Мартин не слышал этих слов. Он вышел из комнаты и рисовал снаружи веранду. Ему требовалось место, где он может находиться, в те моменты, когда Вику нужно побыть одному, и он был точно уверен, что сейчас именно тот момент. Вик хотел сделать ему сюрприз — пускай, раз он не захотел делить время и отказался занимать его место, у Мартина будет хоть какой-то якорь в реальности.
— То есть… мы не расстанемся?.. — тихо высказала Риша свой потаенный страх.
— Нет, конечно, ты что, думала, что после того, как я хватал тебя за руки и просил меня не бросать, ты сможешь от меня избавиться? — усмехнулся он.
Этого момента он не стыдился, но предпочитал над ним иронизировать. Все-таки это была слабость, очередная слабость, которых он старался себе не позволять.
Правда, он опасался, что Риша, вырвавшись от деспотичного отца и попав в коллектив таких же как она, творческих и увлеченных театром молодых людей, просто забудет о нем. Впрочем, он не собирался ей мешать. Что ему, пристегнуть Ришу к батарее, чтобы всегда была с ним?

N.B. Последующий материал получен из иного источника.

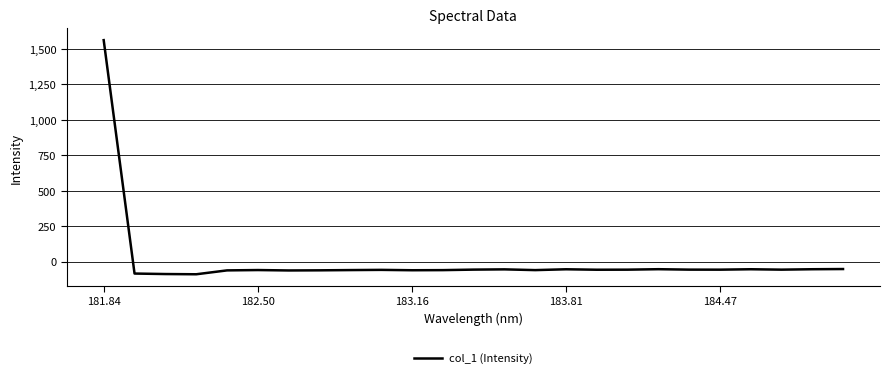

What is the greatest value displayed?

1563.1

Где-то снаружи, в темноте, Мартин рисовал очертания беседки. Из происходящего снаружи он ничего не видел и не слышал, и был занят своими мыслями, далекими от страхов, смятений и мук выбора. Он просто чертил мелом очередную балку и старался целиком сосредоточиться на контурах, чтобы не думать о том, насколько нормально то, чем он занимается, и чего ему будет стоить создание этой беседки.
Он не слышал первых нот вальса «Под небом Парижа».
Вик внезапно вскочил на ноги и протянул Рише руку.
— Потанцуй со мной, солнце мое?
— В темноте?..
— Почему нет? Я поведу.
Мартин отвлекся от чертежа. Какой-то звук раздался в глубине окружавшей его темноты. Быстрый и гулкий. Один. Второй.
Звук становился чаще. Мартин отложил мел, сел на землю спиной к дому и стал смотреть.
Вик вел Ришу по залу, сквозь рубашку чувствуя, как ее ладонь обжигает плечо.
— Ты меня не оставишь?..
— Я никогда тебя не оставлю.
Чаще. И чаще. Мартин молчал, сжав кусок мела в пальцах. Что-то щемящее, тянущее, будто обещание чего-то хорошего, а может быть и чего-то невообразимо страшного, нарастало в груди.
Вик давно остановился. Вальс никак не кончался, кружа по пустому залу, посреди которого двое стояли, глядя друг другу в глаза и не слыша его нот.
Нет страха.
Нет боли.
Нет мира, которому нужно противостоять.
Нет безответных вопросов, нет жестокости, нет никакого зла.